Microbial Pathogenicity Research Laboratory, Medical Microbiology, The Chancellors Building, University of Edinburgh, 49, Little France Crescent, Edinburgh EH16 4SB, UK.
Microbial Pathogenicity Research Laboratory, Medical Microbiology, The Chancellors Building, University of Edinburgh, 49, Little France Crescent, Edinburgh EH16 4SB, UK.
J Infect. 2014 Aug;69(2):134-44. doi: 10.1016/j.jinf.2014.04.002. Epub 2014 Apr 26.
This prospective study was performed to determine the incidence, risk factors, severity and outcomes of community-associated Clostridium difficile infection (CA-CDI) in the SE of Scotland.
All patients (335) diagnosed with laboratory confirmed CDI in the city of Edinburgh, East Lothian and Midlothian regions of Scotland between August 2010 and July 2011 were followed up for one year after diagnosis. Clinical details and laboratory markers were recorded. Stool samples were tested for C. difficile, other bacterial pathogens and norovirus. Molecular epidemiology of C. difficile isolates was studied by PCR-ribotyping.
Of the total 335 confirmed CDI cases, PCR-ribotype 001 was the commonest (14.1%), followed by PCR-ribotypes 078 (12.9%) and 015 (11.7%), respectively. CA-CDI represented 12.5% of the cases. In these, PCR-ribotype 078 was the commonest (19.0%), followed by PCR-ribotypes 014/020 (16.7%), PCR-ribotype 015 (14.3% and PCR-ribotype 001 (11.9%). A lower Charlson co-morbidity index and a lower age was observed in the CA-CDI group as was total number of different antibiotic classes whereas age >75 was more common in the HA-CDI group. On multivariable analysis presence of PCR-ribotype 078 was significantly associated with community acquisition (p = 0.006) whereas a greater proportion of immunosuppressed patients and those on antibiotics 8 weeks preceding diagnosis (p = 0.035 and p = 0.005 respectively) were found among HA-CDI cases. Charlson co-morbidity index, number of different antibiotics given in the eight weeks preceding onset, severity of infection and rural residence were not significantly different between the two groups.

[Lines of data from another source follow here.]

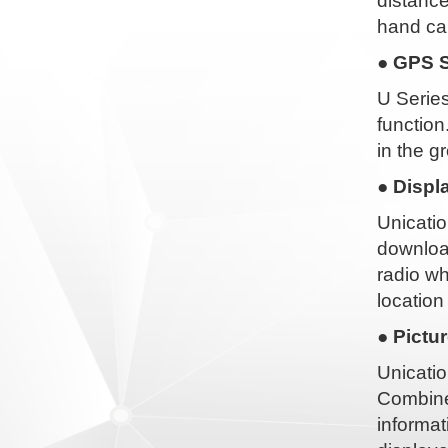
distance
hand ca
● GPS S
U Series
function
in the g
● Displ
Unicatio
download
radio wh
location
● Pictu
Unicatio
Combined
informat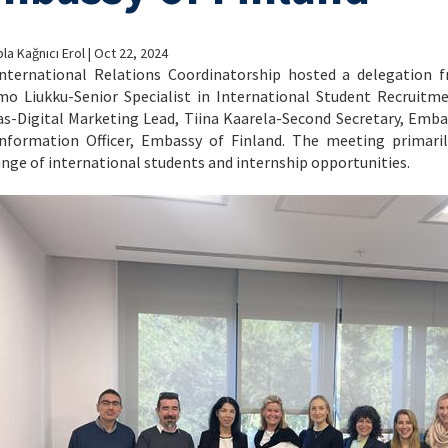
la Kağnıcı Erol | Oct 22, 2024
nternational Relations Coordinatorship hosted a delegation fr
mo Liukku-Senior Specialist in International Student Recruitme
s-Digital Marketing Lead, Tiina Kaarela-Second Secretary, Emba
nformation Officer, Embassy of Finland. The meeting primari
nge of international students and internship opportunities.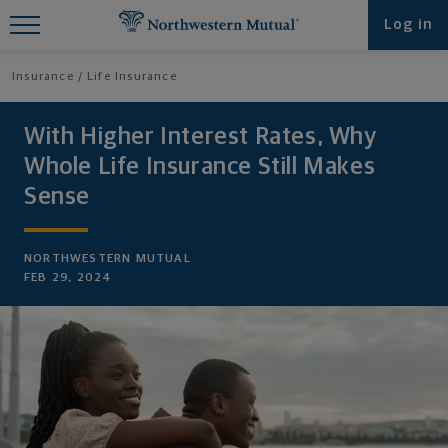
Find What You're Looking for at
Log in
Northwestern Mutual
Insurance
Life Insurance
With Higher Interest Rates, Why
Whole Life Insurance Still Makes
Sense
NORTHWESTERN MUTUAL
FEB 29, 2024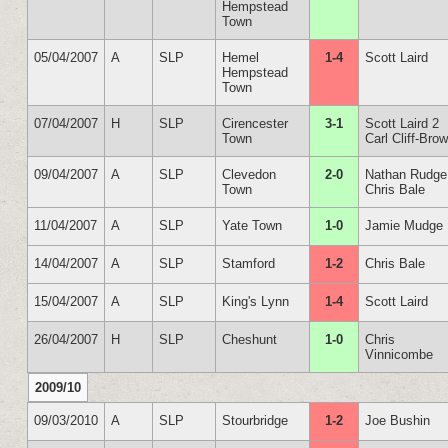
Hempstead
Town
05/04/2007
A
SLP
Hemel
1-4
Scott Laird
Hempstead
Town
07/04/2007
H
SLP
Cirencester
3-1
Scott Laird 2
Town
Carl Cliff-Bro
09/04/2007
A
SLP
Clevedon
2-0
Nathan Rudge
Town
Chris Bale
11/04/2007
A
SLP
Yate Town
1-0
Jamie Mudge
14/04/2007
A
SLP
Stamford
1-2
Chris Bale
15/04/2007
A
SLP
King's Lynn
1-4
Scott Laird
26/04/2007
H
SLP
Cheshunt
1-0
Chris
Vinnicombe
2009/10
09/03/2010
A
SLP
Stourbridge
1-2
Joe Bushin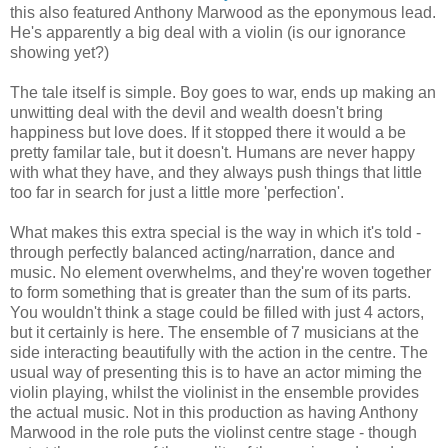
this also featured Anthony Marwood as the eponymous lead.
He's apparently a big deal with a violin (is our ignorance
showing yet?)
The tale itself is simple. Boy goes to war, ends up making an
unwitting deal with the devil and wealth doesn't bring
happiness but love does. If it stopped there it would a be
pretty familar tale, but it doesn't. Humans are never happy
with what they have, and they always push things that little
too far in search for just a little more 'perfection'.
What makes this extra special is the way in which it's told -
through perfectly balanced acting/narration, dance and
music. No element overwhelms, and they're woven together
to form something that is greater than the sum of its parts.
You wouldn't think a stage could be filled with just 4 actors,
but it certainly is here. The ensemble of 7 musicians at the
side interacting beautifully with the action in the centre. The
usual way of presenting this is to have an actor miming the
violin playing, whilst the violinist in the ensemble provides
the actual music. Not in this production as having Anthony
Marwood in the role puts the violinst centre stage - though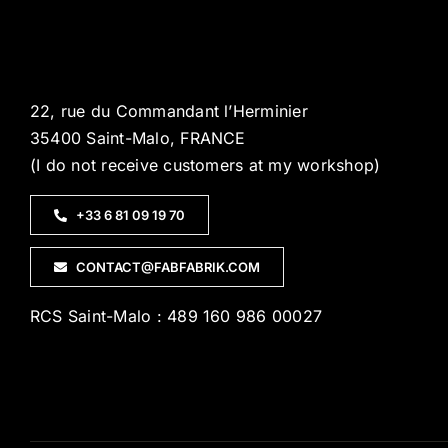
22, rue du Commandant l’Herminier
35400 Saint-Malo, FRANCE
(I do not receive customers at my workshop)
+33 6 81 09 19 70
CONTACT@FABFABRIK.COM
RCS Saint-Malo : 489 160 986 00027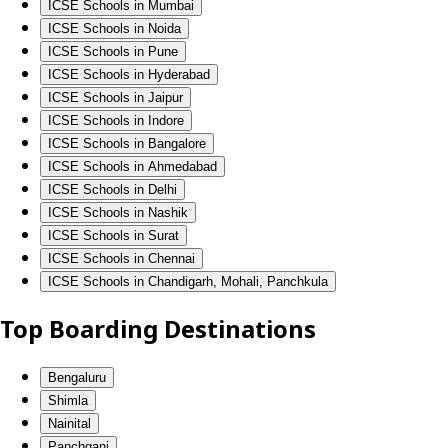
ICSE Schools in Mumbai
ICSE Schools in Noida
ICSE Schools in Pune
ICSE Schools in Hyderabad
ICSE Schools in Jaipur
ICSE Schools in Indore
ICSE Schools in Bangalore
ICSE Schools in Ahmedabad
ICSE Schools in Delhi
ICSE Schools in Nashik
ICSE Schools in Surat
ICSE Schools in Chennai
ICSE Schools in Chandigarh, Mohali, Panchkula
Top Boarding Destinations
Bengaluru
Shimla
Nainital
Panchgani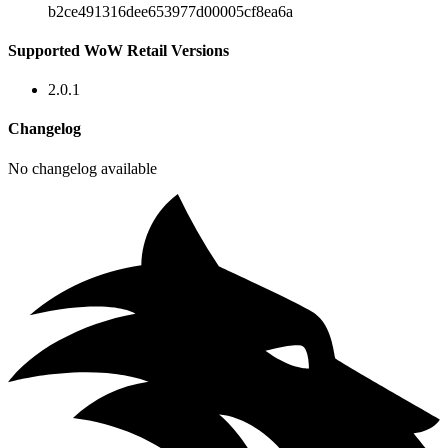
b2ce491316dee653977d00005cf8ea6a
Supported WoW Retail Versions
2.0.1
Changelog
No changelog available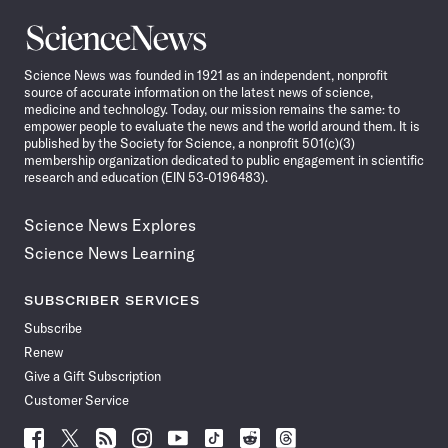
Science
News
Science News was founded in 1921 as an independent, nonprofit
source of accurate information on the latest news of science,
medicine and technology. Today, our mission remains the same: to
empower people to evaluate the news and the world around them. It is
published by the Society for Science, a nonprofit 501(c)(3)
membership organization dedicated to public engagement in scientific
research and education (EIN 53-0196483).
Science News Explores
Science News Learning
SUBSCRIBER SERVICES
Subscribe
Renew
Give a Gift Subscription
Customer Service
Follow
Follow
Follow
Follow
Follow
Follow
Follow
Follow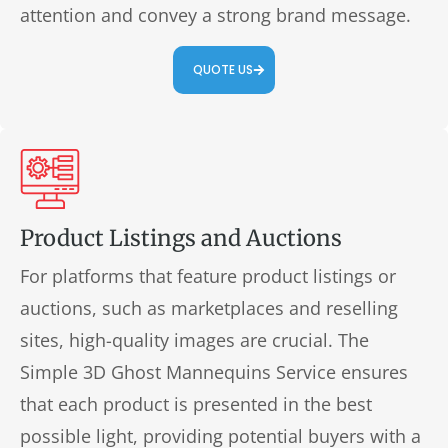
attention and convey a strong brand message.
QUOTE US
Product Listings and Auctions
For platforms that feature product listings or
auctions, such as marketplaces and reselling
sites, high-quality images are crucial. The
Simple 3D Ghost Mannequins Service ensures
that each product is presented in the best
possible light, providing potential buyers with a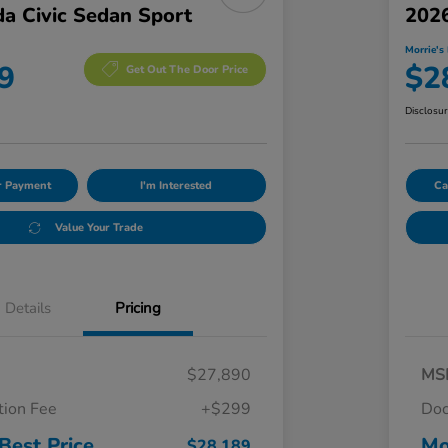
a Civic Sedan Sport
2026
Morrie's 
9
$2
Get Out The Door Price
Disclosu
ur Payment
I'm Interested
Ca
Value Your Trade
Details
Pricing
$27,890
MS
ion Fee
+$299
Doc
Best Price
Mo
$28,189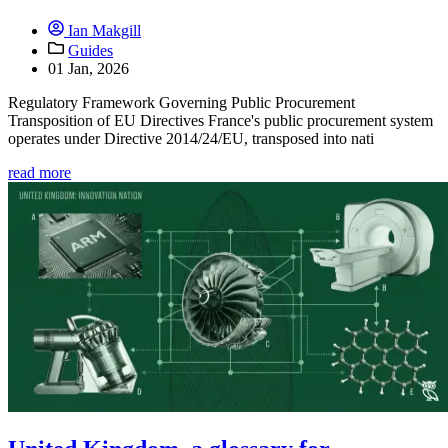
Ian Makgill
Guides
01 Jan, 2026
Regulatory Framework Governing Public Procurement
Transposition of EU Directives France's public procurement system
operates under Directive 2014/24/EU, transposed into nati
read more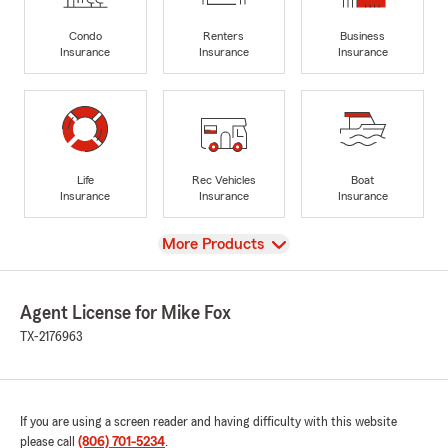
Condo
Renters
Business
Insurance
Insurance
Insurance
Life
Rec Vehicles
Boat
Insurance
Insurance
Insurance
View
More Products
Agent License for Mike Fox
TX-2176963
If you are using a screen reader and having difficulty with this website
please call
(806) 701-5234
.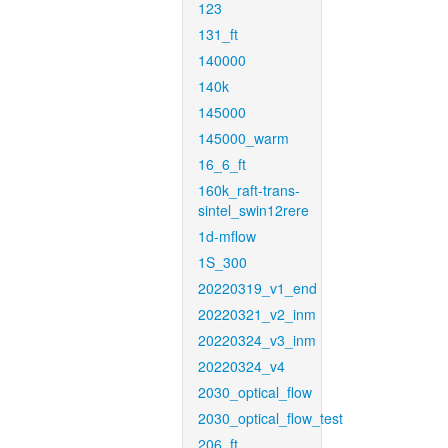
123
131_ft
140000
140k
145000
145000_warm
16_6_ft
160k_raft-trans-
sintel_swin12rere
1d-mflow
1S_300
20220319_v1_end
20220321_v2_inm
20220324_v3_inm
20220324_v4
2030_optical_flow
2030_optical_flow_test
206_ft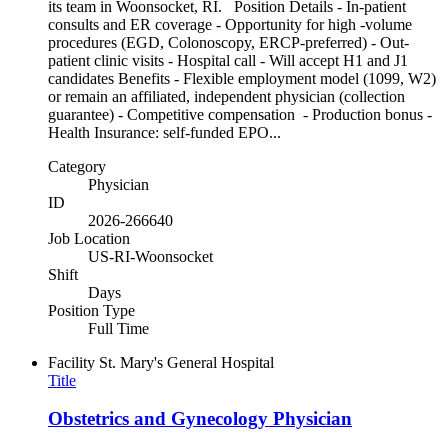
its team in Woonsocket, RI. Position Details - In-patient
consults and ER coverage - Opportunity for high -volume
procedures (EGD, Colonoscopy, ERCP-preferred) - Out-
patient clinic visits - Hospital call - Will accept H1 and J1
candidates Benefits - Flexible employment model (1099, W2)
or remain an affiliated, independent physician (collection
guarantee) - Competitive compensation - Production bonus -
Health Insurance: self-funded EPO...
Category
Physician
ID
2026-266640
Job Location
US-RI-Woonsocket
Shift
Days
Position Type
Full Time
Facility
St. Mary's General Hospital
Title
Obstetrics and Gynecology Physician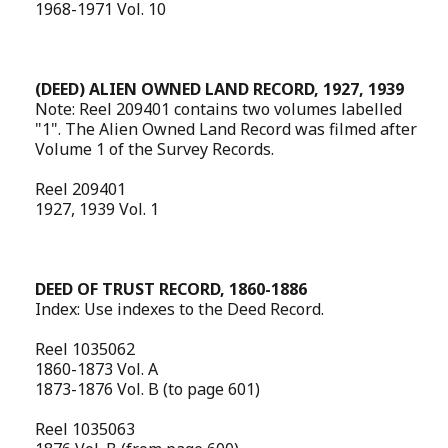
1968-1971 Vol. 10
(DEED) ALIEN OWNED LAND RECORD, 1927, 1939
Note: Reel 209401 contains two volumes labelled
"1". The Alien Owned Land Record was filmed after
Volume 1 of the Survey Records.
Reel 209401
1927, 1939 Vol. 1
DEED OF TRUST RECORD, 1860-1886
Index: Use indexes to the Deed Record.
Reel 1035062
1860-1873 Vol. A
1873-1876 Vol. B (to page 601)
Reel 1035063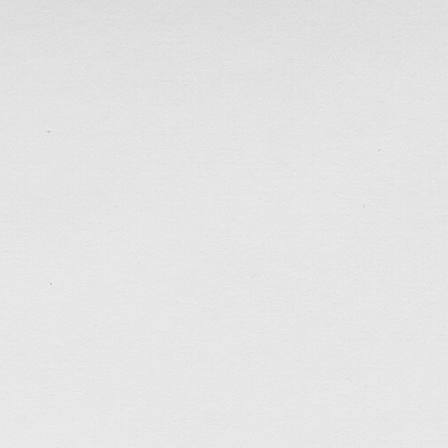
Ada & Teddy
A wedding website for my friend Teddy…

This study demonstrates that patients with CA-CDI may also present with severe infection, are less likely to receive antibiotics prior to CDI, more likely to be younger in age and have a greater proportion of PCR-ribotype 078 compared with CDI acquired in a hospital setting. Hence a high level of vigilance must be maintained to detect CDI cases which present in the community without the traditional predisposing factors.
本前瞻性研究旨在确定苏格兰东南部社区获得性艰难梭菌感染(CA-CDI)的发生率、危险因素、严重程度和结局。
2010 年 8 月至 2011 年 7 月,在苏格兰爱丁堡市、东洛锡安区和中洛锡安区,对所有经实验室确诊为 CDI 的患者(335 例)进行了随访,随访时间为诊断后 1 年。记录临床详细信息和实验室标志物。对粪便样本进行艰难梭菌、其他细菌病原体和诺如病毒检测。通过 PCR-核糖体分型研究艰难梭菌分离株的分子流行病学。
在 335 例确诊的 CDI 病例中,PCR-核糖体 001 型最为常见(14.1%),其次是 PCR-核糖体 078 型(12.9%)和 015 型(11.7%)。CA-CDI 占病例的 12.5%。在这些病例中,PCR-核糖体 078 型最为常见(19.0%),其次是 PCR-核糖体 014/020 型(16.7%)、PCR-核糖体 015 型(14.3%)和 PCR-核糖体 001 型(11.9%)。CA-CDI 组的 Charlson 合并症指数和年龄较低,使用的不同抗生素类别总数也较少,而 HA-CDI 组中年龄>75 岁的患者更为常见。多变量分析显示,PCR-核糖体 078 型与社区获得性感染显著相关(p=0.006),而在 HA-CDI 病例中,免疫抑制患者和在诊断前 8 周使用抗生素的患者比例更高(p=0.035 和 p=0.005)。两组间 Charlson 合并症指数、发病前 8 周使用的不同抗生素数量、感染严重程度和农村居住情况无显著差异。
本研究表明,CA-CDI 患者也可能出现严重感染,在发生 CDI 之前接受抗生素治疗的可能性较小,年龄较小,PCR-核糖体 078 型的比例较高,与在医院环境中获得的 CDI 相比。因此,必须保持高度警惕,以发现社区中没有传统诱发因素的 CDI 病例。